Sénégal: Imam Makhtar kanté sur le rituel mortuaire pour musulman décédé de covid-19 - «La survie de l'humanité vaut plus que le rituel mortuaire»

Alors que le coronavirus continue de faire des ravages partout dans le monde, sans distinction de race ou de religion, le monde musulman, notamment au Sénégal, s'interroge davantage sur la prise en charge des cas de décès conformément aux rituels mortuaires, le corps étant hautement contagieux. Que prévoit l'Islam dans ce genre de situation ? Éléments de réponses avec imam Makhtar Kanté de la grande mosquée de Point-E.

«Le rituel conventionnel prescrit par l'Islam est établi comme tel : quand un musulman décède, l'on pratique d'abord le lavage, on lui fait la prière mortuaire et puis on l'amène au cimetière pour l'ensevelir. Voilà les trois étapes de la façon de s'occuper d'un mort dans les enseignements de l'Islam. Effectivement, d'habitude, quand on procède aux lavages, on touche directement au corps du mort et ensuite on l'enveloppe du linceul, on le met dans un brancard et, après la prière mortuaire, on l'amène aux cimetières. Mais, tout ça c'est quand il n'y a pas de contraintes. Maintenant quand il y'a un danger, il faut en tenir compte et voir comment se protéger de ce danger-là. L'Islam nous demande de faire confiance aux médecins, aux gens qui ont des connaissances en la matière, de revoir tout le rituel et omettre, si nécessaire, tout ce qui peut nous nuire.

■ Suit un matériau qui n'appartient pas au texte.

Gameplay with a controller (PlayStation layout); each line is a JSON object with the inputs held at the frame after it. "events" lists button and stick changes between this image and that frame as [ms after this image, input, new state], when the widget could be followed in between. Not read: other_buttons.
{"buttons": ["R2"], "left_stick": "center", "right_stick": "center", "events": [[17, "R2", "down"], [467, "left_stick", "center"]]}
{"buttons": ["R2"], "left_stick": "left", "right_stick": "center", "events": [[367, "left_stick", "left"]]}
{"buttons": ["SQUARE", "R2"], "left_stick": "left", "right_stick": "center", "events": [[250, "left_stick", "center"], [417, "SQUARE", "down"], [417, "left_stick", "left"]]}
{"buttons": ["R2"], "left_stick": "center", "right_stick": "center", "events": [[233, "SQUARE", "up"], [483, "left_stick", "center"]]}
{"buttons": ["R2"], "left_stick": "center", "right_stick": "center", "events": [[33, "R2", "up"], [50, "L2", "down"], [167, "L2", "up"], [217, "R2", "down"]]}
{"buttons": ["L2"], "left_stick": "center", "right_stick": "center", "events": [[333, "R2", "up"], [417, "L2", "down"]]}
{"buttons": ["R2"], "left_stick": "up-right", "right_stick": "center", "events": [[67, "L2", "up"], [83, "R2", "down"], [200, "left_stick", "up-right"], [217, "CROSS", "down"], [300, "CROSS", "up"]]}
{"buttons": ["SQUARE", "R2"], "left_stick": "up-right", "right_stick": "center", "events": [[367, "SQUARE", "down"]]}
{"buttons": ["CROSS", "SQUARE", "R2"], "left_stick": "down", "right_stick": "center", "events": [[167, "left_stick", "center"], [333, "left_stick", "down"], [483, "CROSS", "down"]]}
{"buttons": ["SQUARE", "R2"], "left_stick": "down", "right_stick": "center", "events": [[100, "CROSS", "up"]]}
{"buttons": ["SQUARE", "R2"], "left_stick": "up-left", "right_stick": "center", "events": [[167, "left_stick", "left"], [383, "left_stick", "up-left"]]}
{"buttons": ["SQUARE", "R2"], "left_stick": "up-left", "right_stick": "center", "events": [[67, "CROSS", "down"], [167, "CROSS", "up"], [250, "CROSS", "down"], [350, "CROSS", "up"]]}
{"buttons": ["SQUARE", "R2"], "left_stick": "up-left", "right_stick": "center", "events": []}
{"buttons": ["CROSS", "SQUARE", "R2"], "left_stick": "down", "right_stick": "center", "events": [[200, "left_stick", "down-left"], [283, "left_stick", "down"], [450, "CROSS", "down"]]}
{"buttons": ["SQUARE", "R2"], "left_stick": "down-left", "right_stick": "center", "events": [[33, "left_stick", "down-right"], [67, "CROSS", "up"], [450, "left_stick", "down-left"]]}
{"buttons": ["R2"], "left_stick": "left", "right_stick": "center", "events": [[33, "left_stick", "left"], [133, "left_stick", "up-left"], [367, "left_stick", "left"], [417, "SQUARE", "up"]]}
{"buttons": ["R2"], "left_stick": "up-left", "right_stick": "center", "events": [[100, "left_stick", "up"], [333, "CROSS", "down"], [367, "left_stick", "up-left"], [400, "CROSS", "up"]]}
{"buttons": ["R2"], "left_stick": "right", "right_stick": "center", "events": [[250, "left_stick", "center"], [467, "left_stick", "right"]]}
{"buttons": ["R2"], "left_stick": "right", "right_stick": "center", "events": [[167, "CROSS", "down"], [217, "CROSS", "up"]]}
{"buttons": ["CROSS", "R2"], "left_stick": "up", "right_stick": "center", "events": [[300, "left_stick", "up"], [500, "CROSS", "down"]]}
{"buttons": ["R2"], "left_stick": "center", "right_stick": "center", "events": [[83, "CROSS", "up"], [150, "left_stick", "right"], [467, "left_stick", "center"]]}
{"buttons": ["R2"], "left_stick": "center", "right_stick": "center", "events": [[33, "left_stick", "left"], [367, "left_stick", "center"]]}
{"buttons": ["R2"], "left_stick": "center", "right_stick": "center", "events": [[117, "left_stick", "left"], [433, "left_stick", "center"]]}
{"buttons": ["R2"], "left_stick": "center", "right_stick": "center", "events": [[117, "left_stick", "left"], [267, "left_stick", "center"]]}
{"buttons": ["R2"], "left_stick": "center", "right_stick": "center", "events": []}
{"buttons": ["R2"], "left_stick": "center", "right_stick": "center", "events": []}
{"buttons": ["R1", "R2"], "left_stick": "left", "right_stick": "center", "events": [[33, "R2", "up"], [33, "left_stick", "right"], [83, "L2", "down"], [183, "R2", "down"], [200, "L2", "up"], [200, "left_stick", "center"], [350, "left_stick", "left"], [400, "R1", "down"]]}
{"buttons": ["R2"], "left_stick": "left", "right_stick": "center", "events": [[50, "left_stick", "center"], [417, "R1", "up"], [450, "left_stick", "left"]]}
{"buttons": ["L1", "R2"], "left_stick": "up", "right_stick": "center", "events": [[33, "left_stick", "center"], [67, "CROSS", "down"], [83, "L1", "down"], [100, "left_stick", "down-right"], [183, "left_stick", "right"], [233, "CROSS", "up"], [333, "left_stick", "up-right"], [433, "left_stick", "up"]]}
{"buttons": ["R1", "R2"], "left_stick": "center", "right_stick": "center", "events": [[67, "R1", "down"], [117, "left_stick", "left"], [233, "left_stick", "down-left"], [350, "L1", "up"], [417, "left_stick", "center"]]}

Il y a deux principes dans le droit islamiques : d'une part ce qu'on appelle le «fiq'» («jurisprudence» islamique, ndlr) qui enseigne que les nécessités autorisent ce qui est interdit en principe. Par exemple, quand vous avez trop faim et vous risquez de mourir, on vous autorise à manger de la viande d'un animal mort, alors qu'en principe ce n'est pas autorisé ; donc l'Islam tient compte toujours des contraintes. Donc, effectivement là, il y a risque de mort et de maladie parce que le Covid-19 est potentiellement mortel. L'autre principe est que la vie des vivants prime sur le rituel mortuaire. Quelqu'un qui est mort, il est déjà mort ; donc s'occuper de son corps ne vaut pas de mettre en péril la vie des gens qui sont vivants. Ça, c'est même une question aussi de bon sens. Et le rituel peut être suspendu parce qu'il ne peut être plus fort que la vie humaine.

Comment Faire?

Maintenant, comment faire ? Il faut s'adresser aux médecins : s'ils recommandent de le mettre directement dans un cercueil bien fermé et que seul le personnel médical est habilité à le faire, il ne faut pas que les parents s'en approchent. Ce n'est pas la peine aussi de procéder aux lavages parce qu'il y a un justificatif légal qui est le danger de maladie. Et si les médecins disent aussi que c'est dangereux, même devant le cercueil, de faire la prière mortuaire, il est aussi permis de s'en passer. Même avec un mort naturel, maintenant, c'est compliqué parce qu'avec la distance sociale, il faut un petit nombre de personnes et faire la prière rapidement.

Possibilité d'incinération du corps?

Même si c'est l'incinération, le bon musulman aura la paix de l'âme parce que ce sont ces œuvres qui comptent. Et, dans tous les cas, que le feu le fasse ou les vers de terre, le corps organique retourne a l'état minéral ; donc ça ne doit pas poser un problème parce que, même un mort en pleine mer, on l'immerge dans la mer. Au Sénégal, du temps de la peste, si un malade en mourrait, on le brulait comme ça avec la case. Il faut tout faire avec le respect parce que l'intégrité corporelle du mort est un enseignement religieux. Il faut le faire avec un total respect et avec les moyens du bord. Quand ce qui doit être fait n'est pas fait à cause d"une contrainte, on lui écrit la même récompense, comme s'ils l'avaient fait.»